Sat Mar 1, 2014, 04:55 PM
Mar 2014

I wish.

So you think that a think tank devoted to moving the world to renewable energy and energy efficiency is somehow vile because of overpopulation?

And you further think creating that weird connection and hurling an *accusation* that I work for them is somehow a refutation of my point about the poor thinking in the OP article.

Two points, first is my use of the word accusation. I know that is how you intended it, but I certainly wouldn't take it as a negative if I did work there; I'd be extremely proud of the fact and would almost certainly include it as part of my profile page. Amory Lovins and the Rocky Mountain Institute are a first rate outfit that has done more for the effort to move away from fossil fuels than almost any comparable entity I know of.
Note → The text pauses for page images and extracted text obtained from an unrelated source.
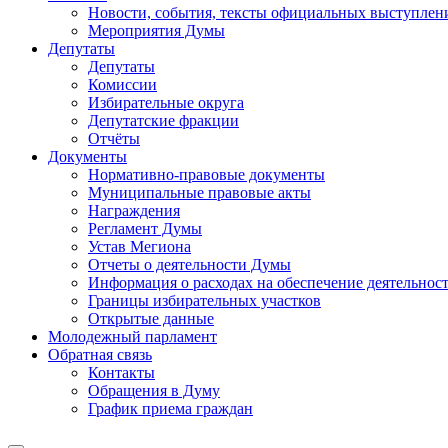
Новости, события, тексты официальных выступлени
Мероприятия Думы
Депутаты
Депутаты
Комиссии
Избирательные округа
Депутатские фракции
Отчёты
Документы
Нормативно-правовые документы
Муниципальные правовые акты
Награждения
Регламент Думы
Устав Мегиона
Отчеты о деятельности Думы
Информация о расходах на обеспечение деятельно
Границы избирательных участков
Открытые данные
Молодежный парламент
Обратная связь
Контакты
Обращения в Думу
График приема граждан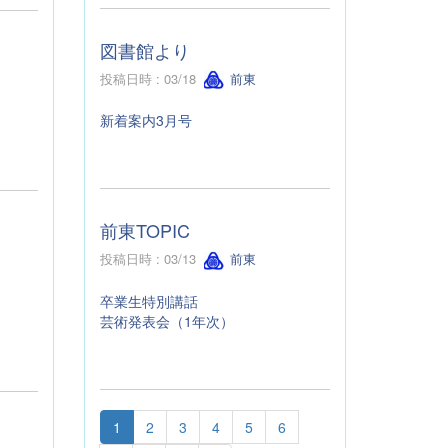
図書館より
投稿日時 : 03/18
前東
新着案内3月号
前東TOPIC
投稿日時 : 03/13
前東
卒業生特別講話
芸術発表会（1年次）
1
2
3
4
5
6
Perhaps you could share with us the specific alternative policies and proposals that you endorse to move us away from fossil fuels while simultaneously addressing energy poverty in the developing world? That's the second point. I'm forced to ask *again* because all you ever deliver are increasing hard to understand blurts of rage that seem to be rooted in the idea that anyone who works on real world solutions to our real world problems is evil.

You might want a different world, I do too in many ways. But the difference between you and let's say "my ilk" to include all the science based policy professionals trying to address climate change, is that we are actually doing something to make things better.

'razzled' made this remark on another thread this morning and I think it is one of the best I've read in a long time. The topic is "politics" but it certainly applies to most of the 'critics' of the efforts to build a renewable energy system here on DUEE.

razzled Sat Mar 1, 2014, 10:35 AM
1. My take on this is ...

that some people's relationship to politics is purely oppositional. Half-measures or incremental progress is never seen as acceptable. Let's call it, to be nice, "perfectionism."

I understand this attitude. I had it myself in another context, but once I realized how unproductive it was I tried my hardest to abandon it. In graduate school I sort of made my name by picking apart the theoretical positions or analyses that others were producing in my field. It was successful to the extent that my professors and others were impressed with my ability to find the flaws in complex theories, etc. But I knew it was a total fake: all I knew how to do was criticize. I knew in my heart I could not creatively devise a theoretical position of my own. Or if I did, it would be just as flawed, if not more so, than those I was critiquing. It meant I was never going to do something important, and I eventually left the field.

Same in politics: we can nitpick and criticize all we want. But the people trying to make actual real policy that helps people--maybe not all people, but just a few, or as just a start that can be built upon--and who are trying to do it in the midst of a messy and contentious political environment in which one must compromise with one's enemies at times in order to move another thing forward: these are the real political success stories. Not the people who make proclamations that say all the "right" things in fundraising emails, and not the grandstanders who never are in the position of having to actually accomplish something.

There are real things to rail against and to fight for, but -- as you say -- there is also a need to give credit where credit is due. I admire the people who actually accomplish things in the political realm, no matter how imperfect these things may be. They are the creators, not the nitpickers.

So my take is: if you have nothing but oppositional critique to make in politics, you should get out of the game and concentrate on something else.